In its first day of trading on the New York Stock Exchange, the Century City company known as ALC saw its stock close at $27.95 a share Tuesday. That's up 5.5% from its IPO price of $26.50. The company sold 34.8 million shares in the initial offer, 9.8 million more than it had anticipated.

The IPO marks the return to public markets by Udvar-Hazy, 65, known as the godfather of the aircraft-leasing industry.

Udvar-Hazy, a Hungarian emigre, made a name for himself pioneering the business of buying planes and leasing them to airlines after co-founding International Lease Finance Corp., or ILFC, nearly four decades ago. Today, Udvar-Hazy works in Century City just two blocks away from ILFC, the huge airliner-renting business he built and now competes with.

For now, in terms of fleet size, it's a David versus Goliath contest. ALC now has just 46 aircraft with plans to expand to about 100 planes by the end of the year. It will take time before ALC has a fleet rivaling that of ILFC, which has about 930 aircraft.

With plush headquarters at MGM Tower on Constellation Boulevard, ILFC is an established brand with long-standing business relationships with nearly every major airline around the globe, recording $4.7 billion in revenue last year.

Over at its modest offices on Avenue of the Stars, ALC had $58 million in revenue last year and took on loads of debt to buy planes and get started.

Still, Udvar-Hazy remains an industry icon and donated $66 million to help build the Smithsonian National Air and Space Museum annex. His stature in the business helped him woo other top executives from ILFC.

"I'm sure ILFC is sweating," said Richard Aboulafia, an analyst at aerospace research firm Teal Group Corp. in Fairfax, Va. "He's certainly taken a lot of talent with him."

Udvar-Hazy became one of the richest men in Los Angeles when he sold ILFC to insurance giant American International Group Inc. in 1990. He stayed on after the deal to run ILFC.

But the relationship soured after AIG needed a federal bailout in September 2008 to stay afloat, giving the government oversight of the company and its units, including ILFC.

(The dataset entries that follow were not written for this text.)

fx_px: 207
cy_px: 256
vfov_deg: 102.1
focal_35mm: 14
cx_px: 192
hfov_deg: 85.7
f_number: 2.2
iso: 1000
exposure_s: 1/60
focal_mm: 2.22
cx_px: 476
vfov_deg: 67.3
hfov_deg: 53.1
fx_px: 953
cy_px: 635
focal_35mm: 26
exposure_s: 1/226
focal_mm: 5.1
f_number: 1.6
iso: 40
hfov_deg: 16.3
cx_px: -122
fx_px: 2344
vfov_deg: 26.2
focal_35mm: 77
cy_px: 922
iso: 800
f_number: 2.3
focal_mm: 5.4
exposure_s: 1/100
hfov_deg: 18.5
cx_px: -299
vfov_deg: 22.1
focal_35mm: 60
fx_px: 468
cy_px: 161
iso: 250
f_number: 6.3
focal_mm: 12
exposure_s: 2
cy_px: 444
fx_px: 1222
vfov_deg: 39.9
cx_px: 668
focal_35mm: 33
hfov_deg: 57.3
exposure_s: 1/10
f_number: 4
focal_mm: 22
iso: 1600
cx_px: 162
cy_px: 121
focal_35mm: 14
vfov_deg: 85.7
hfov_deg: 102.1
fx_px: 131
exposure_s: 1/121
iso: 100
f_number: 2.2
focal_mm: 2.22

Udvar-Hazy left ILFC in February 2010 and quickly formed ALC, tapping contacts made during 40 years in the business.

He raised $3.3 billion from some high-profile investors, including Ares Management and financier Wilbur Ross.

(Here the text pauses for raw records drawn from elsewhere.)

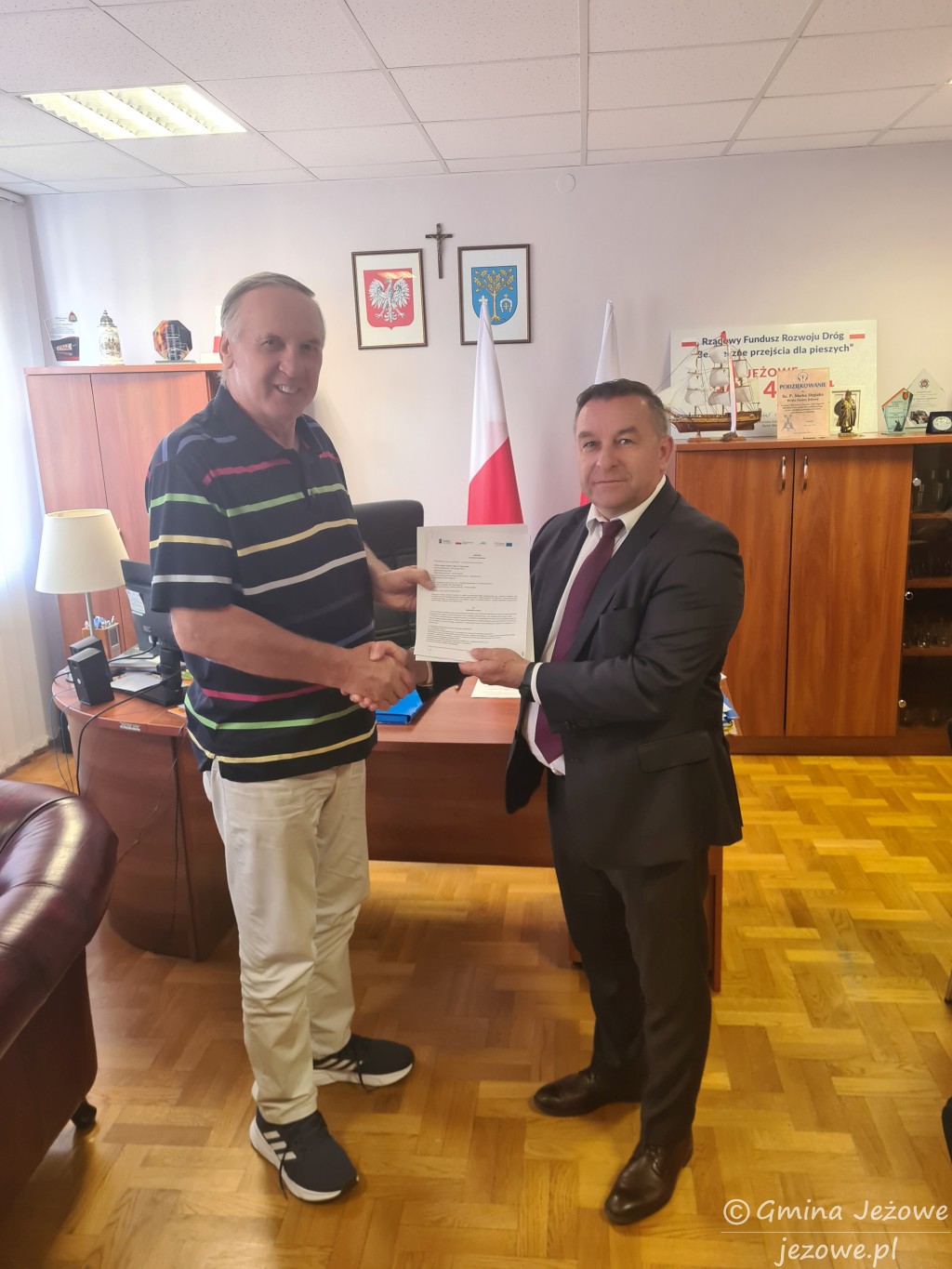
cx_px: 476
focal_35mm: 26
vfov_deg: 67.3
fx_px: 953
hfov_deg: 53.1
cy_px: 634
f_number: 1.8
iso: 320
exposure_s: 1/50
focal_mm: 5.4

"This industry's got strong competitive tendencies," Aboulafia said. "But there's a little less friction than you would think because ILFC's got a much larger fleet with a different growth strategy."

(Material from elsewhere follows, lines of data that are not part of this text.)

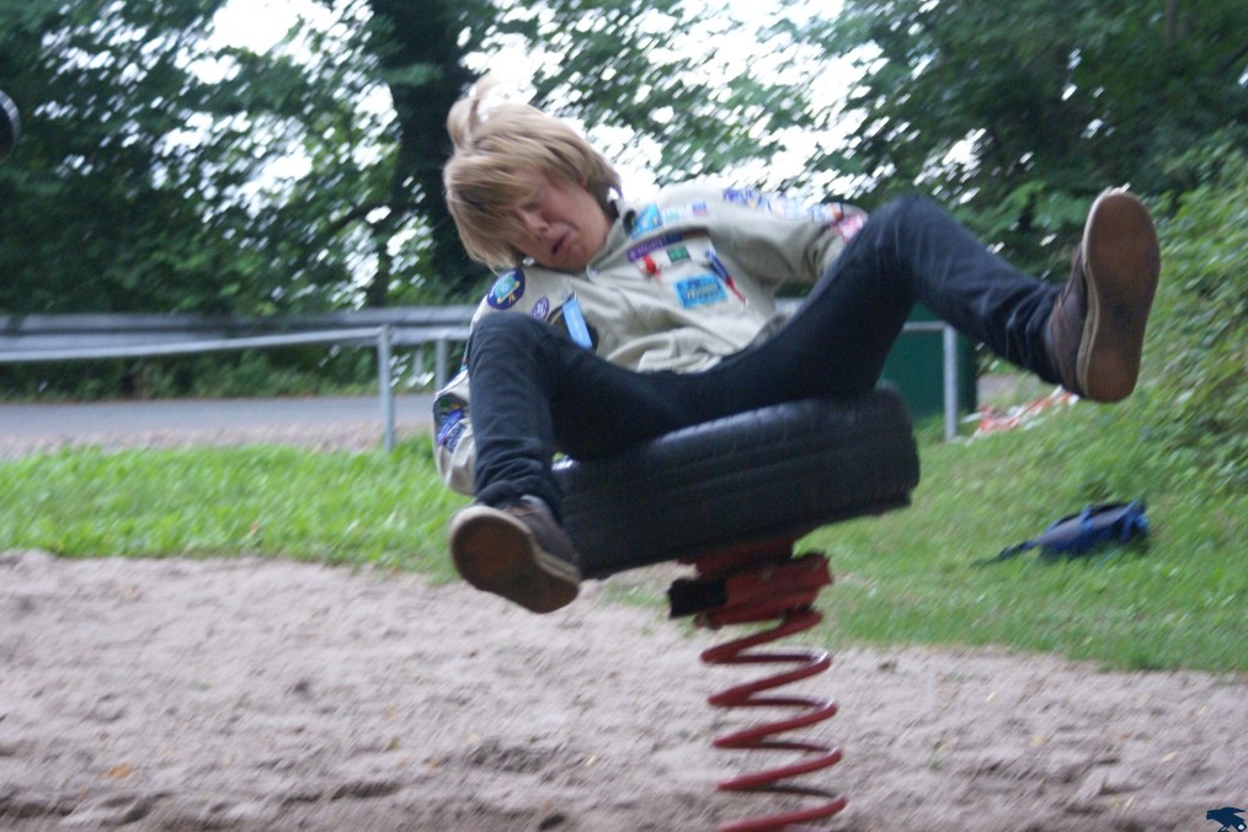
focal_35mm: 91
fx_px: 3154
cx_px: 628
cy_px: 419
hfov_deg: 22.4
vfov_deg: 15.0
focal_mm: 60
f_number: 5.6
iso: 800
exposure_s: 1/125
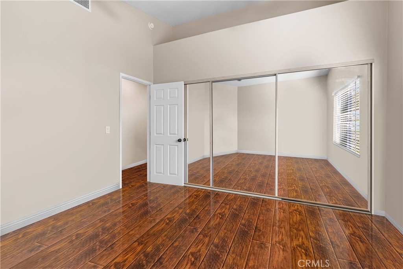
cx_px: 202
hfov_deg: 96.7
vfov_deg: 73.8
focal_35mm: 16
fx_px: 179
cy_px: 134
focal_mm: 16
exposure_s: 1
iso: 200
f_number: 8
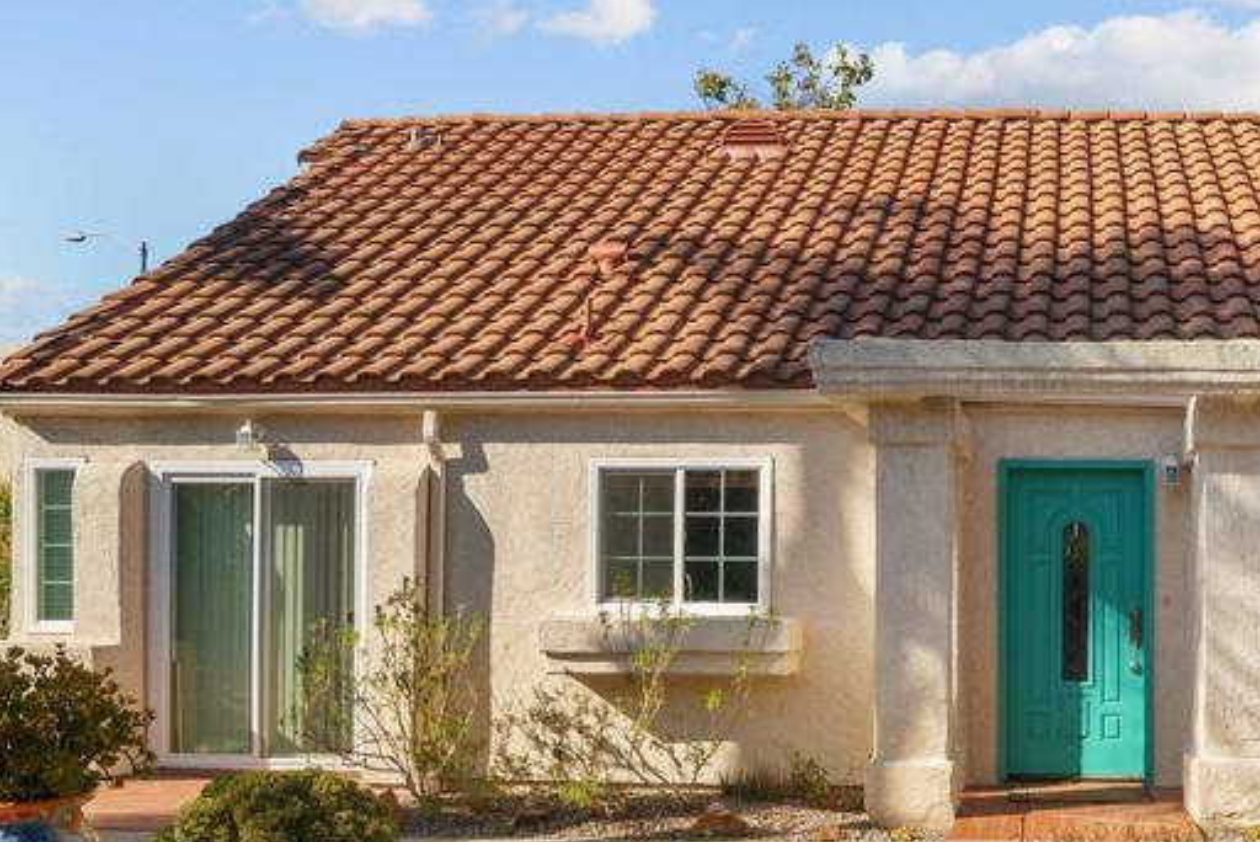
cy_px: 624
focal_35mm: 34
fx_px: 1191
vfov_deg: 38.0
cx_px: 1024
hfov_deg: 51.9
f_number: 9.5
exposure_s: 1/500
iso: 320
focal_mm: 17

Both companies declined to comment for this report.

ALC has said it will use the money raised in the IPO to buy more aircraft. The start-up has announced deals to buy 153 new aircraft and 10 used aircraft through 2017.

Udvar-Hazy has said that the fleet sizes of competitors -- for example, ILFC and industry giant GE Capital Aviation Services, which has about 1,800 aircraft -- can also work against them, because older planes are often gas-guzzlers.

This comes at a time when jet fuel prices have increased about 50% in the last 12 months, according to the International Air Transport Assn. Fuel typically represents 25% to 30% of an airline's overall expenses.

Udvar-Hazy has focused on acquiring newer models such as Boeing 737s and Airbus A320s, which tend to be more fuel-efficient. The company believes that short-haul flights are key to being successful in the U.S. and emerging markets such as Asia, Africa, Latin America and the Middle East where fast economic growth is driving an increase in air traffic.

Passenger totals and the percentage of airplane seats that are filled have increased 12 straight months for the nation's largest airlines. The latest data from the U.S. Bureau of Transportation Statistics show that U.S. airlines carried 53.7 million passengers in January, up 2.2% from a year earlier.

That bodes well for aircraft makers like Boeing Co. in Chicago and Airbus in France and Germany. So while ALC has just 36 full-time employees, the company has a massive influence on thousands of aircraft parts suppliers in Southern California.

"Aircraft manufacturers will be happy to have Hazy back in the business and expect him to be a big customer," said Tom Captain, aerospace analyst with Deloitte. "The public listing shows bullishness in the aircraft leasing business and for a business run by Hazy."